* _Consignes_
a. Dans l'extrait sur la chute de la blanchisseuse, vers quelle heure Catherine Lietti demanda-t-elle l'autorisation de téléphoner ?
b. Rédigez la suite de l'extrait sur la chute de la blanchisseuse, en commençant juste après sa dernière phrase.

* _Extrait_
★ ★ ★ ★

L'immeuble de Rombaldi comprend une buanderie, qui donne sur la cour.
B.- Le 22 janvier 1954, la blanchisseuse Catherine Lietti travaillait pour la première fois chez Rombaldi. Vers six heures et demie du soir, alors que la nuit était déjà tombée, elle demanda à Justine Rombaldi, fille du propriétaire, l'autorisation de téléphoner. Demoiselle Rombaldi l'invita à la suivre au bureau. Elle pénétra la première dans la maison, gravit les quatre marches et pénétra dans le bureau sans avoir allumé la lampe du palier. En revanche, elle éclaira le bureau, dont elle laissa la porte ouverte et dont la lampe projetait une lueur sur le palier supérieur, et elle s'apprêta à composer le numéro désiré par dame Lietti. Celle-ci la suivait à quelques mètres. Après avoir pénétré dans la maison, elle se trouva dans l'obscurité ou la demi-obscurité et tâtonna. Demoiselle Rombaldi lui cria du bureau: "Madame Lietti, c'est ici!" Dame Lietti ouvrit cependant, à droite, la porte du soussol, s'avança et tomba dans l'escalier. Elle se fractura le poignet gauche et subit de ce fait une incapacité de travail permanente.

★ ★ ★ ★

* _Lignes de données_

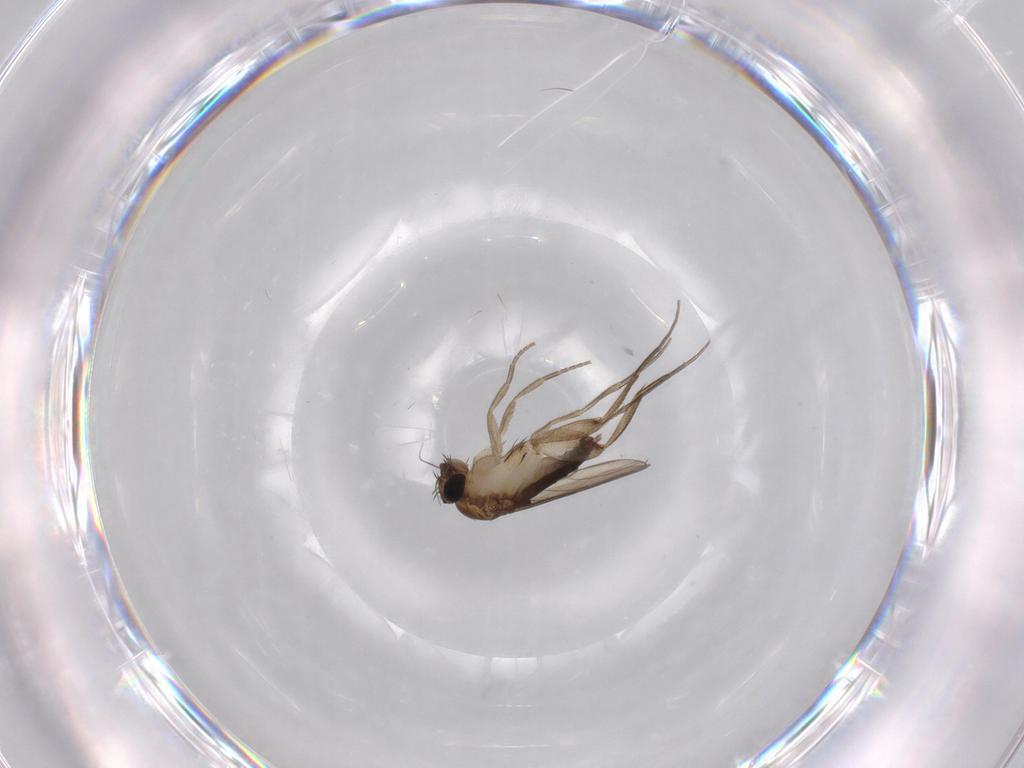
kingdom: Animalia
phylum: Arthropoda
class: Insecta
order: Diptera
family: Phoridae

★ ★ ★ ★

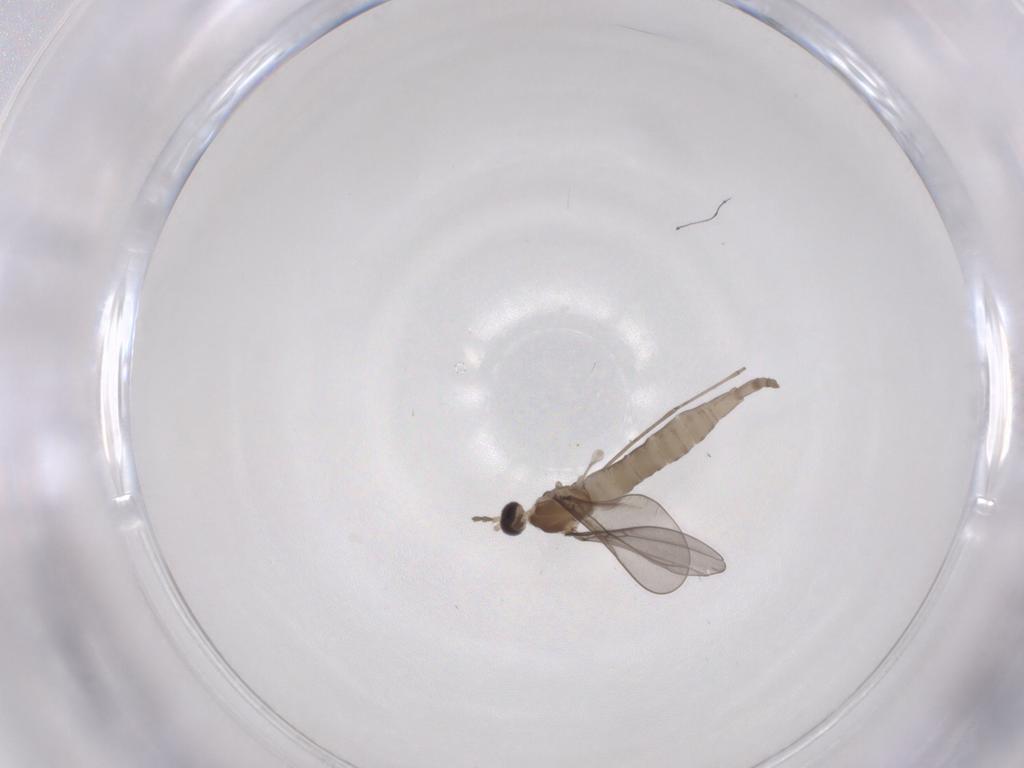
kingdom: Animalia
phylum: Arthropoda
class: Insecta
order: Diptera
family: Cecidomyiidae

★ ★ ★ ★

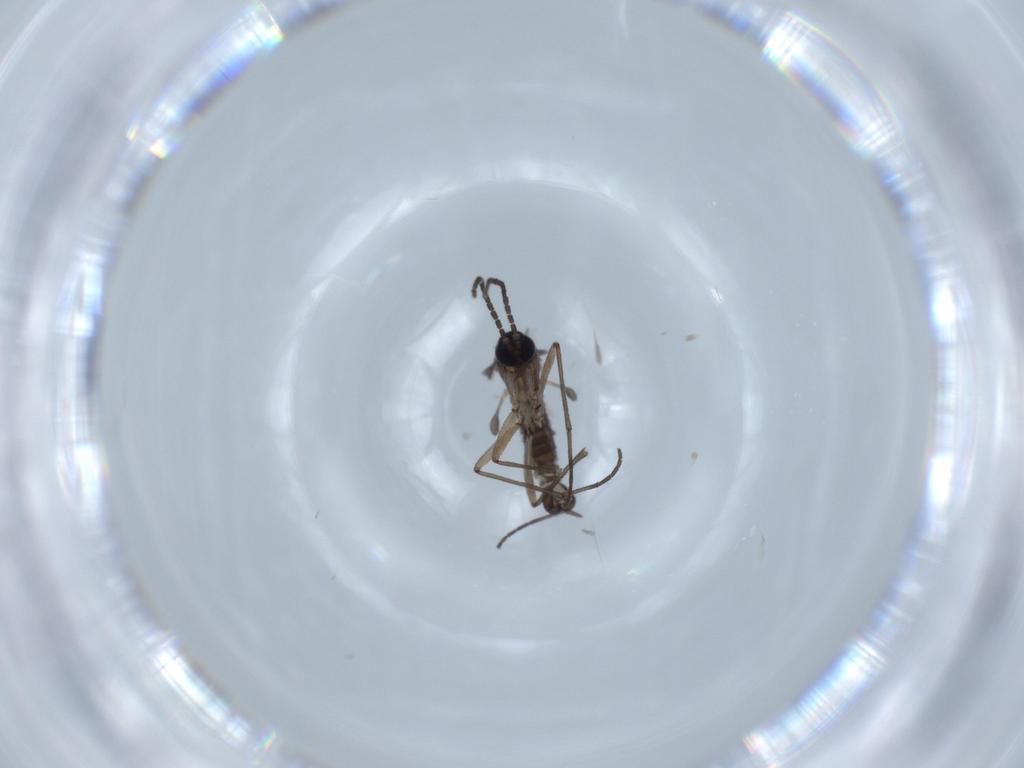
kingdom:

★ ★ ★ ★

* _Réponses par tâche_
a. Vers six heures et demie du soir.

b.
C.- Estimant que Rombaldi était responsable des suites de cet accident en vertu de l'art. 58 CO, dame Lietti l'a actionné en dommages-intérêts et en réparation du tort moral.
Le défendeur a appelé en garantie la compagnie L'Assicuratrice Italiana, qui a pris part au procès.
Par jugement du 10 mai 1955, le Tribunal cantonal du Valais a condamné le défendeur à payer à la demanderesse, en principal, 8824 fr. à titre de dommages-intérêts et 300 fr. pour le tort moral.
D.- Contre ce jugement, Rombaldi recourt en réforme au Tribunal fédéral, en concluant principalement à ce que dame Lietti soit déboutée des fins de son action.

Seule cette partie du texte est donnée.